Directed by Raymond Telles, the movie begins in the mid-1850s after half of Mexico’s land was lost to the United States and President Porfirio Diaz was beginning his 35-year iron-fisted hold on the country. Two distinct Mexicos are described, which some may recognize today—one ruled by an elite political class eager to wheel and deal with the United States for economic goodies, and the workers and farmers who lived and died to deliver on Diaz’s vision.


Viewers are introduced to Pancho Villa, a minor outlaw from the north who eventually gets arms and support from Washington, and Emiliano Zapata, a land-reformer from southern Mexico who was seen as a bandit by some of his countrymen and as a destabilizing threat by the United States. They had in common a desire for workers’ rights and a weak central government.


The elderly veterans who fought alongside them help tell of the logistical and philosophical struggles to mount an uprising fueled by the frustrations of both the indigenous plantation workers from the South and those who toiled in the North’s copper mines.


The film does a beautiful job of detailing Villa’s and Zapata’s evolution from folk heroes to war leaders—and full-fledged movie star in Villa’s case—warts and all. But the story is told without trampling the beloved myths of these perennial subjects of young Hispanic student essays that evoke loving descriptions of Villa’s crossed bandoliers and breathless hero-worship of Zapata’s battle cry—“It is better to die on your feet than to live on your knees.”


History buffs will appreciate learning more about the United States’ relationship with Mexico at a time when President William Howard Taft’s “dollar diplomacy” had poured more money into Mexico’s coal and copper mines and railroads than Mexico had in all its resources combined. A careful retelling of how Germany sought an alliance with Mexico, and its impact on the United States’ unpopular decision to enter into World War I, gives insight into subtext for strained relations today.

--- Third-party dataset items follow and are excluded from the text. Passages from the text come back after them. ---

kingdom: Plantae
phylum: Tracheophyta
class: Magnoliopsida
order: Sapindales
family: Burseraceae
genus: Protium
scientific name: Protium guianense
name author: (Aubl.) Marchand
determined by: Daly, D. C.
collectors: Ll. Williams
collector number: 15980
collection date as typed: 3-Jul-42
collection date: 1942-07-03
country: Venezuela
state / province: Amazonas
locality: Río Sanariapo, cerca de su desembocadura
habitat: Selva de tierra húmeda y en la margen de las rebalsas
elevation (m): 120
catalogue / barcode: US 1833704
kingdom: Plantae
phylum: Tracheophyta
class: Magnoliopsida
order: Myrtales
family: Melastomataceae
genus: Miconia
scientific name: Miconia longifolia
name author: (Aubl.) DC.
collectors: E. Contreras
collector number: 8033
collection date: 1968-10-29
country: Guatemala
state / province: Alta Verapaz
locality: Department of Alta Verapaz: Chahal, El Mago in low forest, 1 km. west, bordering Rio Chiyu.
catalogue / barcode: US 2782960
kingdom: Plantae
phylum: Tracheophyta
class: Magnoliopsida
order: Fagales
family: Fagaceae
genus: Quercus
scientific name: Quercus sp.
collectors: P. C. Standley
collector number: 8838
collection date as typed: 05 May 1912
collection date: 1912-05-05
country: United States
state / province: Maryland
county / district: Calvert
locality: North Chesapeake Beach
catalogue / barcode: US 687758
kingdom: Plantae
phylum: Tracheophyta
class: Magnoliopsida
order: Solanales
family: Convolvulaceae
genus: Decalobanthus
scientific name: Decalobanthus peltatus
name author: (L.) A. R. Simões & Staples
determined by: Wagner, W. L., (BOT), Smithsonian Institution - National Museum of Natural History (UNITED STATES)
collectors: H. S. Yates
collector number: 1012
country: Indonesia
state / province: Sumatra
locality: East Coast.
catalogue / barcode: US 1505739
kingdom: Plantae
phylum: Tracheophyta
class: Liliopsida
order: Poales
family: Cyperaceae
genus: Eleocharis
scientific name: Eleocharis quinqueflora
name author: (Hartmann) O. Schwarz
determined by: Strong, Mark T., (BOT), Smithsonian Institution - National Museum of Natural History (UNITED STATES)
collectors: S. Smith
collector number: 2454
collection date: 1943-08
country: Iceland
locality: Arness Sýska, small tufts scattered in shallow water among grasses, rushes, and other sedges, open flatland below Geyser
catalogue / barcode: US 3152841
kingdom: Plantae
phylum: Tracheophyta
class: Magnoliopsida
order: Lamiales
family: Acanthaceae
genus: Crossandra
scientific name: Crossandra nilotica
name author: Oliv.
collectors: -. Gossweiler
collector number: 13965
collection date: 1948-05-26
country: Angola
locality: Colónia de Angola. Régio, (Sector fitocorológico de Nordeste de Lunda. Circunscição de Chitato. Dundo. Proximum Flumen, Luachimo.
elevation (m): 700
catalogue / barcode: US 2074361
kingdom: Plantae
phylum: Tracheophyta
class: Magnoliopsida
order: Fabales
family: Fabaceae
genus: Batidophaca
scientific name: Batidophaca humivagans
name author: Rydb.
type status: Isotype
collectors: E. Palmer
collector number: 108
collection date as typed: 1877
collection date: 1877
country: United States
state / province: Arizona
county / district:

What the documentary lacks in passion it makes up for with an evenhanded telling of history that doesn’t lapse into activism or try to draw parallels between events in the past and what’s happening today. The film graciously allows us to connect those dots for ourselves.


After the 1917 Mexican constitution failed to deliver the unprecedented rights for the poor and worker protections it had promised, unrest gripped Mexico again in the 1930s. The filmmaker shows these frustrations expressing themselves in the cultural renaissance that begat all the wonderful murals and describes the birth of a new culture of organized popular protest against ruling parties.


That culture lives on today. Just last Sunday, tens of thousands marched silently in Mexico City to protest President Felipe Calderon’s failed strategy against the drug gangs that have ravaged the country, killing more than 35,000 people in the process. As “The Storm That Swept Mexico” shows, Mexico’s history of objection to oppressors is not dead and dusty. It is very much alive and playing itself out anew.